An Orchestra of Complexity

multicolored image of a brain

How Artificial Intelligence is transforming epilepsy and stroke treatment

By Alhaji Janneh

Intelligence has long been thought to reside exclusively in the human brain. However, that assumption is being challenged by the rise of artificial intelligence (AI), or the ability of computers to perform tasks that typically require human intelligence. Computers learn by analyzing patterns in data and applying what they learn to new data sets.

Researchers, such as Leonardo Bonilha, M.D., Ph.D., a professor in the Department of Neurology at MUSC, and resident now wonder whether AI could teach us something about the brain and its disorders. Specifically, Bonilha and his team are working to develop AI that can better predict epilepsy seizures and language recovery after stroke.

Currently, epilepsy medications only help to prevent seizures but don’t cure the disease. The only real cure is neurosurgery to remove the brain tissue from which the seizure activity originates, but it doesn’t work for all patients. Bonilha’s laboratory is interested to know whether AI could better predict which patients with epilepsy would benefit from surgery by learning from MRI and other imaging data of past patients.

In his laboratory, researchers such as neurology fellow Ezequiel Gleichgerrcht, M.D., Ph.D.,use an advanced form of MRI (diffusion tensor imaging) to map how information flows through the brain’s networks, also known as the connectome, and how that correlates to seizure activity. This sort of imaging produces large quantities of data, and Bonilha believes that the AI his team has created, a form of deep learning, can discover complex patterns in those data that humans wouldn’t necessarily be able to identify. These patterns could hold the key to predicting which patients are likely to benefit from neurosurgery.

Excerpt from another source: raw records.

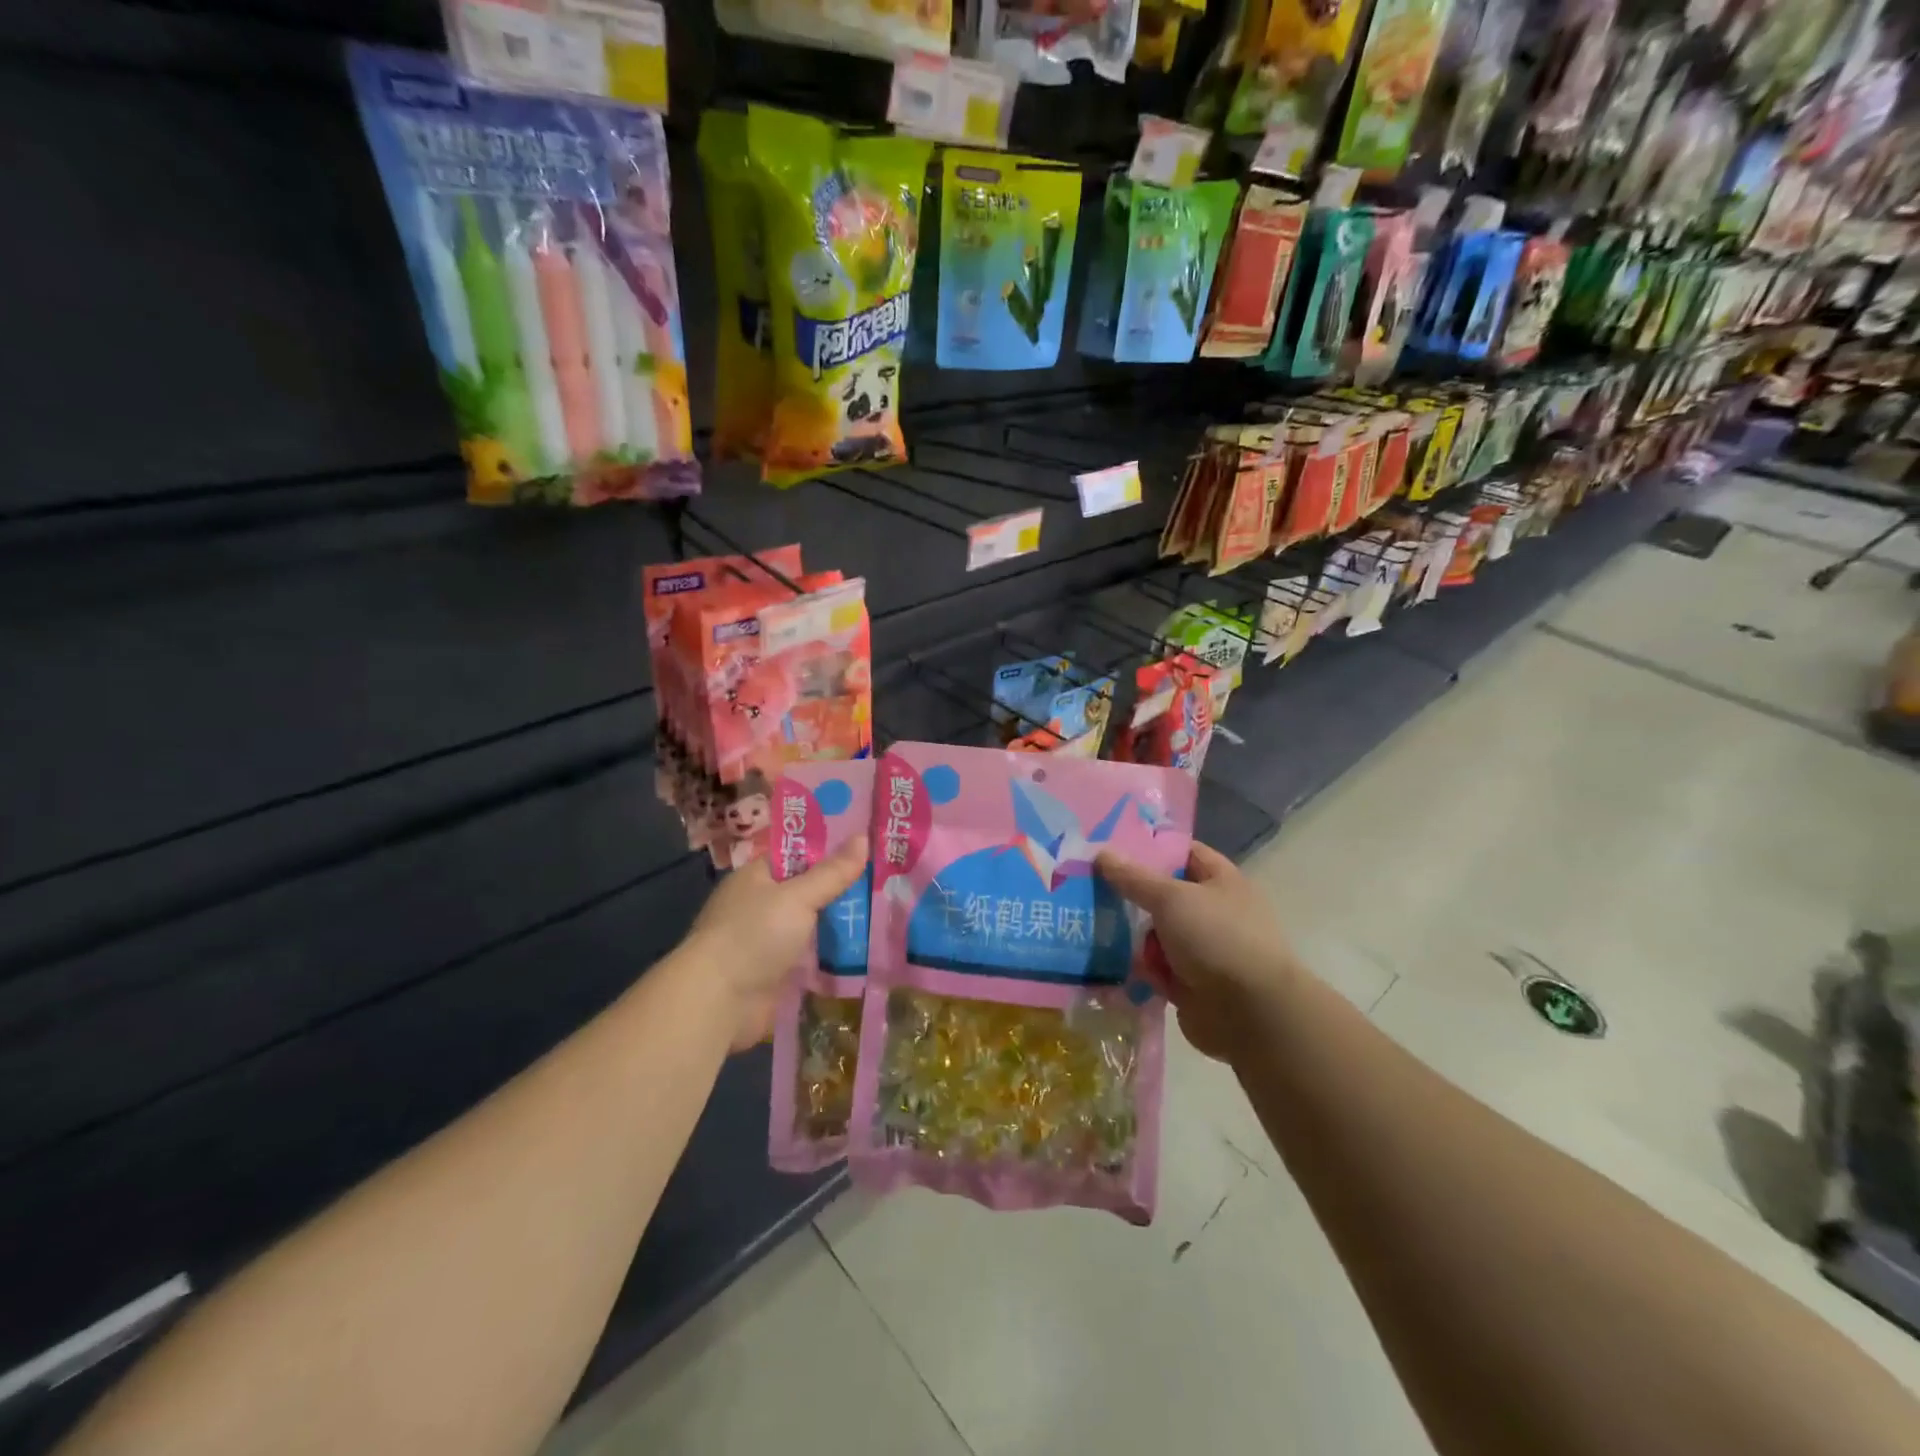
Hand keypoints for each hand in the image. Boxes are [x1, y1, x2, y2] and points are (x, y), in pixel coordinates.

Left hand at [680, 835, 868, 1051]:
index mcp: (757, 877)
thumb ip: (832, 872)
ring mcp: (768, 942)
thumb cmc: (754, 935)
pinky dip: (833, 959)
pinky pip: (812, 960)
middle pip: (809, 892)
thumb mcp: (798, 897)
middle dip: (843, 892)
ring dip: (842, 927)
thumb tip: (864, 836)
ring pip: (813, 927)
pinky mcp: (776, 974)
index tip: (869, 848)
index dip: (832, 850)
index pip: (799, 855)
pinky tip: (868, 954)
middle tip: (890, 883)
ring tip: (889, 916)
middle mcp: (760, 906)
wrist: (718, 1002)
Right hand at [1096, 841, 1300, 1063]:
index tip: (1111, 847)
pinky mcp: (1190, 984)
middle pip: (1164, 895)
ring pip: (1156, 934)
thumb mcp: (1171, 898)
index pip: (1183, 853)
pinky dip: (1139, 968)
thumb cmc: (1217, 939)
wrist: (1251, 1015)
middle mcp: (1214, 912)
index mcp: (1221, 881)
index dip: (1150, 848)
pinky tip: (1106, 963)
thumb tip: (1102, 852)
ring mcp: (1203, 950)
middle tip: (1088, 887)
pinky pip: (1156, 968)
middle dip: (1131, 895)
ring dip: (1131, 935)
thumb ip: (1134, 878)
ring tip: (1089, 927)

“The connectome is complex just like an orchestra,” explained Bonilha. “If one instrument stops working well, it will disrupt the entire flow of the music. That’s why we’re using AI to better understand the complexity and make predictions for neurosurgical outcomes.”

After having been trained on a data set from past patients, the AI should be able to predict which new patients are most likely to benefit from neurosurgery. When fully developed and tested, this form of AI could lead to significant changes in epilepsy treatment.

In addition to improving epilepsy care, Bonilha’s team also uses deep learning to better target treatments for language recovery after stroke. Approximately 20% of all stroke patients experience language impairment or aphasia, which is the inability to process language, including language production and understanding.

As with epilepsy, Bonilha’s laboratory uses an advanced form of MRI to understand how stroke disrupts the brain’s networks related to speech production. With AI, they can also decipher which areas of the brain remain intact after stroke and could potentially aid with language recovery.

“For aphasia and language recovery, we don’t fully understand which part of the brain recovers and we can’t always predict who will do well with language recovery after stroke,”said Bonilha. “Therefore, we are hoping to use AI to predict which patients are more likely to recover their speech and benefit from speech therapy.”

Like any tool, however high-tech, AI has its limitations. Most current AI approaches require large amounts of data, and researchers are still figuring out the quantity needed for a good prediction.As AI advances, researchers will try to make accurate predictions with less data input, which will be especially significant for rare diseases such as epilepsy, for which fewer data are available.

For many indications,however, studies are showing that AI can equal or even surpass predictions by humans. But AI is not intended to replace physicians but rather to provide them more information on which to draw to make the best clinical decisions possible.

“The idea is for AI to make us better at treating diseases,”said Bonilha. “For example, AI can be great at landing an airplane, but I would also prefer to have a pilot there in case anything goes wrong.